→ **思考题**
a - 原文的题解部分提到一个关于 level 值更新的技巧。根据原文，为什么构建树时较少需要按新的父子关系更新整棵子树的 level 值？请用一到三句话说明。
b - 请逐字重新录入原文中的一段：从含有“For each test”的词句开始，到“of each line.”之后停止。
c - 根据原文回答下列问题：
(i) 根节点的 ID 固定为多少？
(ii) 输入在什么情况下结束？
(iii) 题解建议建好树后做哪一种遍历？

→ **原文**
::::::
【PAT-Advanced】1004 Counting Leaves

Problem

A family hierarchy is usually presented by a pedigree tree. Your job is to count those family members who have no child.

Input Specification:

Each input file contains one test case. Each case starts with a line containing 0<$N$<100, the number of nodes in a tree, and $M (<N)$, the number of non-leaf nodes. Then $M$ lines follow, each in the format:

ID K ID[1] ID[2] … ID[K]

where ID is a two-digit number representing a given non-leaf node, K is the number of its children, followed by a sequence of two-digit ID‘s of its children. For the sake of simplicity, let us fix the root ID to be 01.

The input ends with $N$ being 0. That case must NOT be processed.

Output Specification:

For each test case, you are supposed to count those family members who have no child for every seniority level starting from the root. The numbers must be printed in a line, separated by a space, and there must be no extra space at the end of each line.

The sample case represents a tree with only 2 nodes, where 01 is the root and 02 is its only child. Hence on the root 01level, there is 0 leaf node; and on the next level, there is 1 leaf node. Then we should output 0 1 in a line.

Sample Input:

2 1
01 1 02

Sample Output:

0 1

---

Solution

这题只要根据输入构建一颗树，记录每个节点的child, parent以及level，然后做一个层序遍历，输出每一层没有子节点的节点数即可。

这里有一个trick，关于level值的更新。发现测试点中大概ID从顶层往下依次增加，并且录入的顺序从小到大，这使得树的构建减少了根据新的父子关系更新整棵子树level值的情况。
::::::
→ **源数据**
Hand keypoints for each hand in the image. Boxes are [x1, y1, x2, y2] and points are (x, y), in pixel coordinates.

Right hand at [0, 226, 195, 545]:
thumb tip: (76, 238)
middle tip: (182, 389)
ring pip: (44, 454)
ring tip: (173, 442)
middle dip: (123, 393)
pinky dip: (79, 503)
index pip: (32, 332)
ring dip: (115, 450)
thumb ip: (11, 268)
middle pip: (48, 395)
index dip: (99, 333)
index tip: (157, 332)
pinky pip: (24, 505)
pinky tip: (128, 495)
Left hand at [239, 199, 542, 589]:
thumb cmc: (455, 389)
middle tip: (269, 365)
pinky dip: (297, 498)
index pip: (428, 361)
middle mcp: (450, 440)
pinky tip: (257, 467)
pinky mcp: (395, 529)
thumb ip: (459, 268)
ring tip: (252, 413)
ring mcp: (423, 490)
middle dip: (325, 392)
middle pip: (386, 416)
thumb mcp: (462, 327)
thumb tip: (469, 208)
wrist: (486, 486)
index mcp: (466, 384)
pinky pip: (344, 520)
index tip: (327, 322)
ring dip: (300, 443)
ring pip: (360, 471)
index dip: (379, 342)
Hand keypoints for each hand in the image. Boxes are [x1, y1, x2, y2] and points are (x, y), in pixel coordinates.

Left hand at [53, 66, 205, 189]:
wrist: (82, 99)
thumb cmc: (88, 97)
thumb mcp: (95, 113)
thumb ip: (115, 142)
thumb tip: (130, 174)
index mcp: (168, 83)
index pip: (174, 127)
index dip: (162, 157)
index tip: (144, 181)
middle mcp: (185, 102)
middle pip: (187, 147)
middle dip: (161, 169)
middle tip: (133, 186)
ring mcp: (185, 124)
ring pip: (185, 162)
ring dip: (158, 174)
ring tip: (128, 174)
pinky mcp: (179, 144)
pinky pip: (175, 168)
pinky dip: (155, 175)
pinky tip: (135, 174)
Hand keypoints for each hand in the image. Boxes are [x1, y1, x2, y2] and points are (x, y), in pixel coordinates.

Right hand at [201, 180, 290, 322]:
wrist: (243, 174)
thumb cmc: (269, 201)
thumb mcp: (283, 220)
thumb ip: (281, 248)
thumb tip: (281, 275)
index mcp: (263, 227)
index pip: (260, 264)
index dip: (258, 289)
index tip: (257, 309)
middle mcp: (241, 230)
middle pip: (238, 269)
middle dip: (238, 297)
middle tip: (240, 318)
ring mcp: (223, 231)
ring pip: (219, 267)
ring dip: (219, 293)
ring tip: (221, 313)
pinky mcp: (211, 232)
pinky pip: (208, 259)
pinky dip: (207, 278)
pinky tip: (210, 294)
::::::
→ **你的作答**
a - 原文发现，测试点中的 ID 大致从顶层往下依次增加，而且录入顺序是从小到大的。因此构建树时，很少出现需要根据新的父子关系更新整棵子树 level 值的情况。

b -
For each test case, you are supposed to count those family members who have no child for every seniority level starting from the root. The numbers must be printed in a line, separated by a space, and there must be no extra space at the end of each line.

c -
(i) 01。
(ii) 当 N 为 0 时输入结束，这种情况不处理。
(iii) 层序遍历。